Het volgende punt d) wordt ingevoegd:

„d)

Met het oog op de identificatie van personen die mogelijk niet of niet meer voldoen aan de voorwaarden voor binnenkomst, verblijf of vestiging op het grondgebied van de lidstaten, kan het VIS worden geraadpleegd overeenkomstig artikel 20 van Verordening (EG) nr. 767/2008.”.

Artikel 2

Inwerkingtreding

Deze verordening treedt in werking op de twintigste dag volgende op die van haar bekendmaking in het Publicatieblad van de Europese Unie.

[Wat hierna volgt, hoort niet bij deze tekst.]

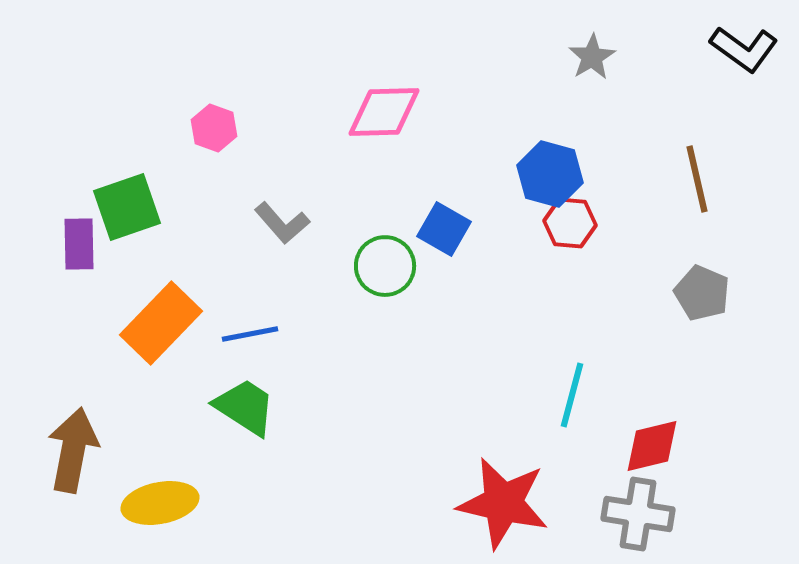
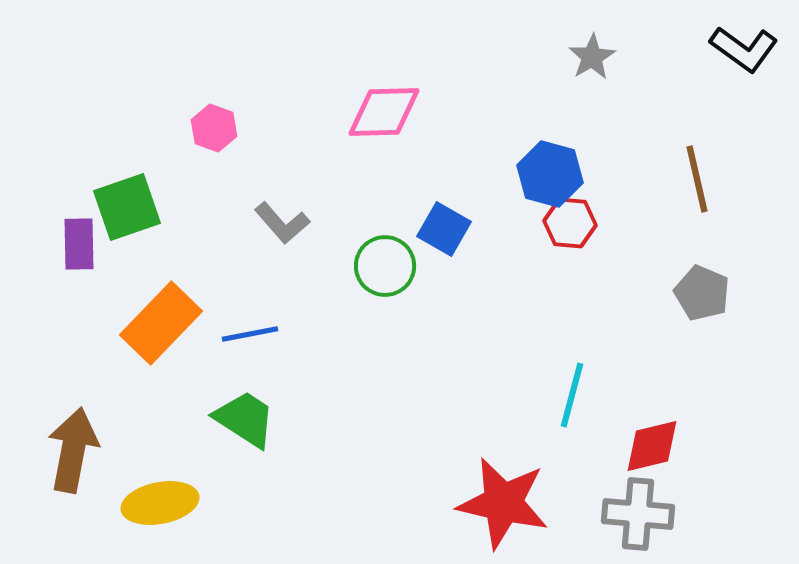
green trapezoid: moved 12 px down
gray cross: rotated 4 degrees counterclockwise
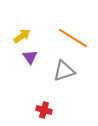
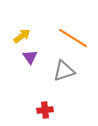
red cross: moved 1 px right; rotated 21 degrees counterclockwise
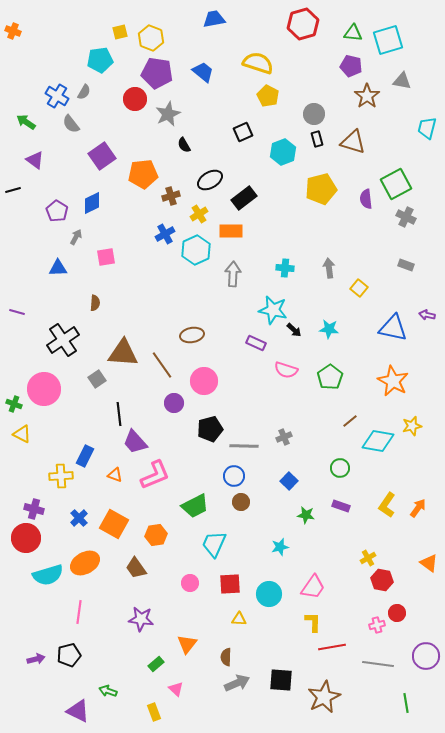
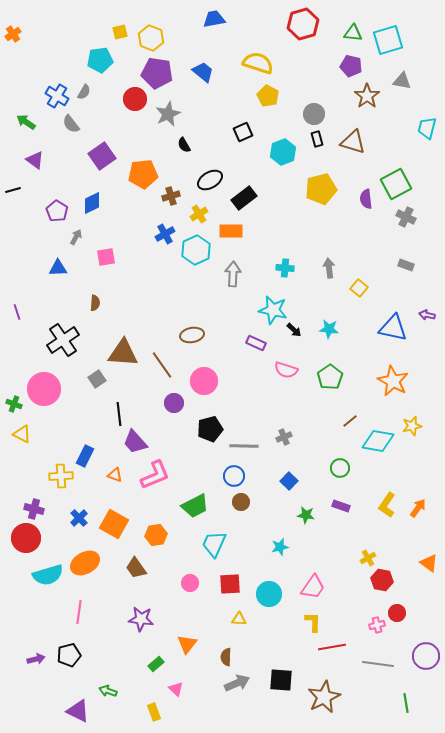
orange cross at (13, 31): moved 3 px down; rotated 35 degrees clockwise
purple line at (17, 312): rotated 56 degrees clockwise
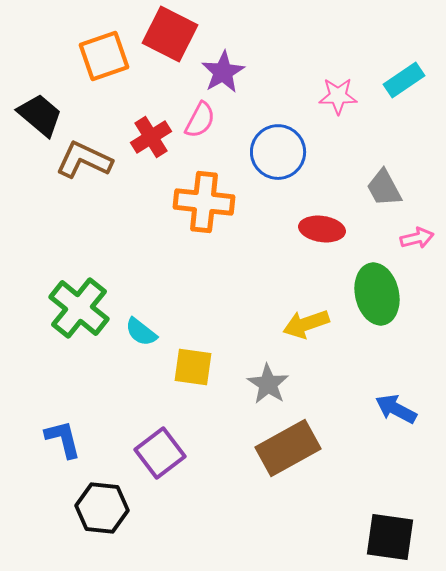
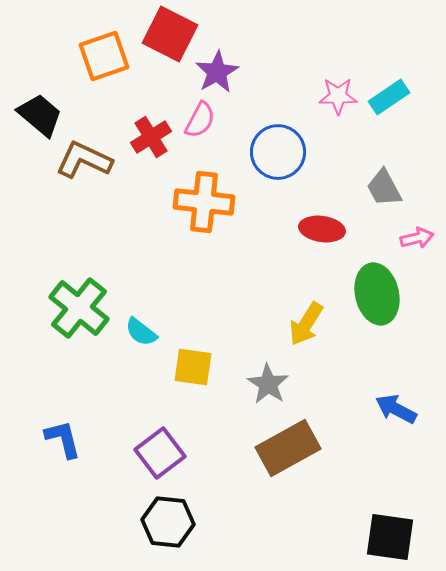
purple star: moved 6 px left
cyan rectangle: moved 15 px left, 17 px down
yellow arrow: rotated 39 degrees counterclockwise
black hexagon: moved 66 px right, 14 px down
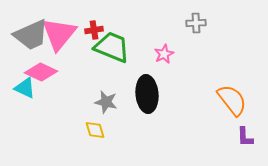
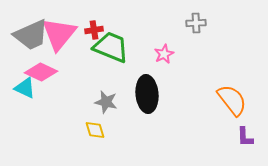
green trapezoid: moved 1 px left
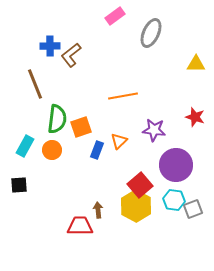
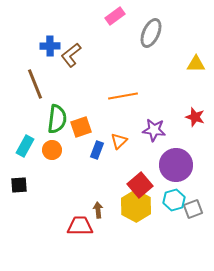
cyan hexagon: rotated 25 degrees counterclockwise
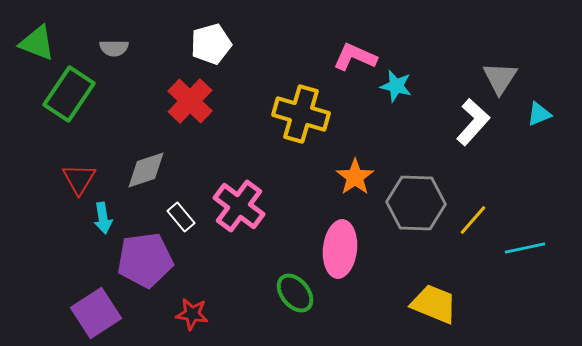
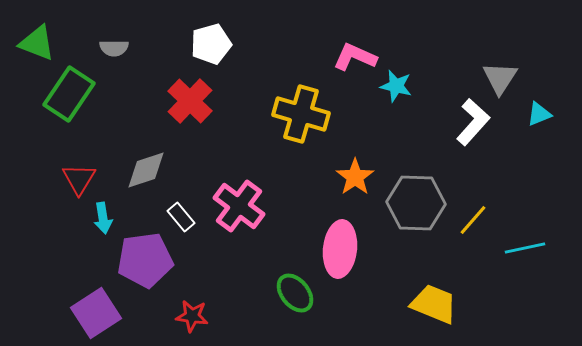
red star: moved 2 px down
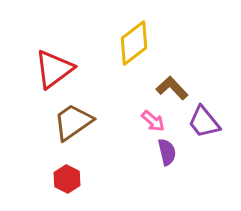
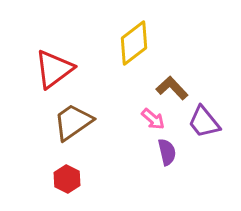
pink arrow: moved 2 px up
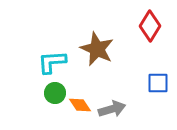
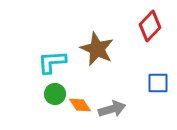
red diamond: rotated 12 degrees clockwise
green circle: moved 1 px down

Zij is van toepassing vanaf de twintigste dag volgende op de in artikel 48, lid 1, van Verordening (EG) nr. 767/2008 bedoelde datum.

Deze verordening is verbindend in al haar onderdelen en is rechtstreeks toepasselijk in elke lidstaat, overeenkomstig het Verdrag tot oprichting van de Europese Gemeenschap.

Gedaan te Straatsburg, 14 januari 2009.

Voor het Europees Parlement

De voorzitter

H.-G. PÖTTERING

Voor de Raad

De voorzitter

A. VONDRA


(1)  Standpunt van het Europees Parlement van 2 september 2008 (nog niet bekendgemaakt in het Publicatieblad) en besluit van de Raad van 27 november 2008.

(2)  PB L 105 van 13.4.2006, blz. 1.

(3)  PB L 218 van 13.8.2008, blz. 60.

(4)  PB L 176 van 10.7.1999, blz. 36.

(5)  PB L 176 van 10.7.1999, blz. 31.

(6)  PB L 53 van 27.2.2008, blz. 52.

(7)  PB L 53 van 27.2.2008, blz. 1.

(8)  Raadsdocument 16462/06; beschikbaar op http://register.consilium.europa.eu.

(9)  PB L 83 van 26.3.2008, blz. 3.

(10)  PB L 131 van 1.6.2000, blz. 43.

(11)  PB L 64 van 7.3.2002, blz. 20.

(12)  PB L 218 van 13.8.2008, blz. 60.”.